◆ **Data extracts**:
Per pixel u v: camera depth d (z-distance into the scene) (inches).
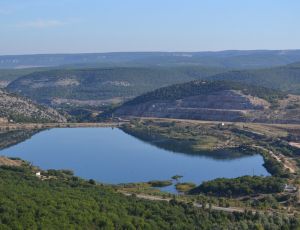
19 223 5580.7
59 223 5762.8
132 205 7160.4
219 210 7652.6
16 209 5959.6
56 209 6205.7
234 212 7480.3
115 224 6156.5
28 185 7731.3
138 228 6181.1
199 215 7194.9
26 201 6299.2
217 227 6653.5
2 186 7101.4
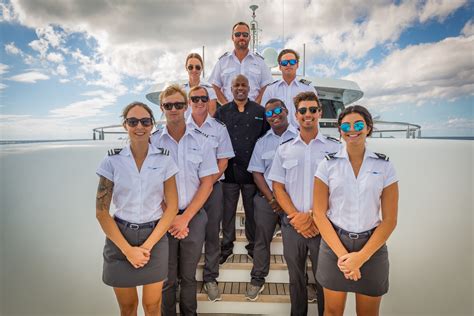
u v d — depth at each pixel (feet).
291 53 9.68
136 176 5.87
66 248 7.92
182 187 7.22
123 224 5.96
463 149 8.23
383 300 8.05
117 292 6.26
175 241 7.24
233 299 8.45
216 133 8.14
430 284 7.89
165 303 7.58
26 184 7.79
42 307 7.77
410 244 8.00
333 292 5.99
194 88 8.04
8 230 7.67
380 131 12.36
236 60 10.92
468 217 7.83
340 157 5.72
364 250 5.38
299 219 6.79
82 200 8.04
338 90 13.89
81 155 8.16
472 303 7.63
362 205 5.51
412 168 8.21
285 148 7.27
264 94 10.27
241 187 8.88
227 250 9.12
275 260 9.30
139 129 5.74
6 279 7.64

◆ **What you have to do**: In your copy, include no pictures, but reproduce all records exactly.

◆ **Expected answer**:
Per pixel u v: camera depth d (z-distance into the scene) (inches).
19 223 5580.7
59 223 5762.8
132 205 7160.4
219 210 7652.6
16 209 5959.6
56 209 6205.7
234 212 7480.3
115 224 6156.5
28 185 7731.3
138 228 6181.1
199 215 7194.9
26 201 6299.2
217 227 6653.5
2 186 7101.4
u v d — depth at each pixel (feet).
291 53 9.68
136 176 5.87
66 248 7.92
182 187 7.22
123 224 5.96
463 149 8.23
383 300 8.05
117 292 6.26
175 241 7.24
233 299 8.45
216 133 8.14
430 284 7.89
165 303 7.58
26 184 7.79
42 307 7.77
410 244 8.00
333 292 5.99
194 88 8.04
8 230 7.67
380 131 12.36
236 60 10.92
468 217 7.83
340 157 5.72
364 250 5.38
299 219 6.79
82 200 8.04
338 90 13.89
81 155 8.16
472 303 7.63
362 205 5.51
412 168 8.21
285 148 7.27
264 94 10.27
241 187 8.88
227 250 9.12
275 260 9.30
139 129 5.74
6 279 7.64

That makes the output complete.